» WORK REQUIRED: Resume the passage below on the limitations of a study of childhood maltreatment and pregnancy outcomes, picking up after its final sentence; ignore the listing that follows it.

[[ PAGE EXCERPT, beginning ]]

This study has some limitations. First, CM was based on retrospective self-report using the CTQ. Retrospective reports in adulthood of childhood adverse experiences are subject to problems like non-awareness, non-disclosure, simple forgetting, and reporting biases due to mood states. However, while the recall of subtle details of early traumatic experiences may depend upon personal interpretations and more prone to recall bias, major experiences (i.e., abuse) are better recalled. In general, false negatives are more frequent than false positives69. This downward bias should, therefore, result in an observed estimate of the association between CM and SGA during pregnancy70 that is more conservative than the one that actually exists. Additionally, the CTQ demonstrates high internal consistency, good test–retest reliability, and convergence with other instruments65. The CTQ does not collect the date of exposure to CM, so we were unable to examine whether the timing of abuse is relevant to the association of CM and obstetric outcomes. We were also unable to evaluate PTSD symptomology or diagnosis, another highly prevalent consequence of CM, which in future studies should be examined as a potential mediator or moderator. Smoking and substance use during pregnancy was also based on self report, which is typically underreported66 and could have obscured this pathway in our study. Finally, we are not able to comment on resilience factors that may have contributed to these findings.

[[ PAGE EXCERPT, end ]]
[[ RAW DATA, beginning ]]

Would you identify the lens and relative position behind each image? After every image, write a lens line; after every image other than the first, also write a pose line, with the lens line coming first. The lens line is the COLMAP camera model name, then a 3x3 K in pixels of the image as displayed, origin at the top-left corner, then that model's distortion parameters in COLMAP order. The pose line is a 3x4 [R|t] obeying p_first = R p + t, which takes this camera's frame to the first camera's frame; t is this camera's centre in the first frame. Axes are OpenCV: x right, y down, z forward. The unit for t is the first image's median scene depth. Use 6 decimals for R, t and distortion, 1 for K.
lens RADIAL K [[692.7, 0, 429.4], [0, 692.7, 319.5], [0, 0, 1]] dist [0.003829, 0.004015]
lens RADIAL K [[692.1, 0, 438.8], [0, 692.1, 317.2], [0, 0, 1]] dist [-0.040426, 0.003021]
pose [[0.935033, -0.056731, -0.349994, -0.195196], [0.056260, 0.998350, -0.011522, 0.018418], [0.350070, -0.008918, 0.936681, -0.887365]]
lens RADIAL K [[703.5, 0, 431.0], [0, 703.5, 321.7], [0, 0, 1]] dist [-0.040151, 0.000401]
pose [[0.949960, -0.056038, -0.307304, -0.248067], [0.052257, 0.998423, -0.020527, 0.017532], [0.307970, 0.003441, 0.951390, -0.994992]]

[[ RAW DATA, end ]]

» REPLY:
Our findings extend those from previous studies of childhood adversity and birth outcomes14,34,67 to show that CM is associated with increased risk for SGA birth independent of substance use, depression, obesity, and hypertensive disorders during pregnancy. These findings support the notion that adversity in childhood sets a trajectory for long-term and intergenerational patterns of health, and may underlie persistent population disparities71.